On the world stage of realpolitik, it was a defining year as US troops huddled to go back home in all uncertainty


Ishtiaq Ali Mehkri January 01, 2022
The writer is a senior journalist currently associated with a think tank based in Islamabad. He can be reached at iamehkri@gmail.com.

The year 2021 was a collage of hope and despair. Yet, it was a year of resilience. People across the world managed to navigate their course of action in a contentious socio-economic environment, and survived to see the year’s last sunset. With no major catastrophe, it was a livable but tough year, irrespective of the fact that Covid-19 continued to haunt it, and does so. The showing up of the vaccine was the achievement of the year. Pandemic-2.0 called Omicron is the new curse, and the world should look beyond it in their socially un-distanced lives with a possible third dosage of so-called immunity.

On the world stage of realpolitik, it was a defining year as US troops huddled to go back home in all uncertainty. After two decades of policy chaos, Washington has exited from Kabul. The once condemnable Taliban are back to rule the war-torn country but, it seems, they will long for a de jure status for time immemorial. The White House saw a change of guard as Americans finally voted to power an impeccable politician, Joseph Biden. This brought to an end an era of White Supremacy under Donald Trump, whose supporters took over the Capitol Hill in protest, making Americans’ heads hang in shame.

Other footnotes of the year were UAE’s rise as the first Arab nation to reach Mars, focus on climate change and comeback of global economy after a slump in yesteryears. But rise in food prices worldwide along with the oil spiral cemented the course of the global economy, forcing Manhattan and bourses worldwide to lose trillions and cash on billions in a quid pro quo. The wave of economic uncertainty in 2021 led to more interdependence as trade and tourism remained the priority of governments to browbeat the lethal virus.

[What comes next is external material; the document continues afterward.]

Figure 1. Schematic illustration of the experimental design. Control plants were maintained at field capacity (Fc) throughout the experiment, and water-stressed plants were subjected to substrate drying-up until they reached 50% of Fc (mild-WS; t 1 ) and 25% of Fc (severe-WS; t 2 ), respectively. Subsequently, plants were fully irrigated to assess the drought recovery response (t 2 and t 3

As far as Pakistan is concerned, it was a politically stable year with the pendulum of economics swinging wayward. The apex court was upbeat, and the fragile government of Imran Khan finally ushered in surprises by passing 33 bills and amendments in one go. The opposition lived in a castle of incredibility of its own, and couldn’t foment even a single tough day for one of the most unnerved governments since 1988.

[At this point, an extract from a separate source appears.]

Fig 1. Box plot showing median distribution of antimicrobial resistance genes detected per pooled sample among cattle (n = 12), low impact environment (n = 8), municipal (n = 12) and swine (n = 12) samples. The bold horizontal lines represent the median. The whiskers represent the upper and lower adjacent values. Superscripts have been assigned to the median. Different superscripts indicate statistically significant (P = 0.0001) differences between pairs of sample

Notwithstanding the strides that PM Khan was able to make, especially the Ehsaas Programme, universal health coverage in Khyber-Pakhtunkhwa and Punjab, voting rights to expatriates and introduction of electronic voting machines, his government’s media management was a disaster. The rise of TLP tested the nerves of the government and establishment, alike, and has casted the dye for an emerging fourth force in politics.

A bumper crop, inflow of grand remittances, turning of current account deficit into a surplus for the first time in history and a promising growth rate were hallmarks of 2021. But the tide of progressivism nosedived and the country is gripped with double digit inflation, and a depreciating rupee. The IMF bite is bleeding the nation, and the government’s hard work to attain self-reliance is in defeatist mode. The year-end saw the worst energy crisis with the shortage of gas and fears of soaring unemployment, pushing it towards an ignominious mini-budget.

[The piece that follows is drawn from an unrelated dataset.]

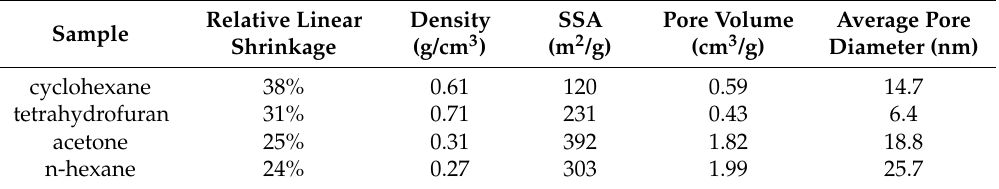
Figure 1. Polymeric poly(methylhydrosiloxane)/divinylbenzene (PMHS/DVB) aerogels synthesized in n-hexane after supercritical drying. Table 1. Linear shrinkage (relative change of linear dimensions), density, BET specific surface area (SSA), pore volume, and average pore diameter of polymer aerogels synthesized in cyclohexane, tetrahydrofuran (THF), acetone, and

The Sword of Damocles hanging in the form of FATF conditionalities, India’s unending excesses in Kashmir along with a racist Hindutva agenda, the slaying of a Sri Lankan national by a mob in Sialkot and the ‘absolutely not’ shut-up call to the Americans were other noticeable happenings. But 2021 was a year that made strides as far as local bodies’ conceptualisation is concerned, and is a due credit to the skipper, like a well-earned win over India in the T20 World Cup.

Published in The Express Tribune, January 1st, 2022.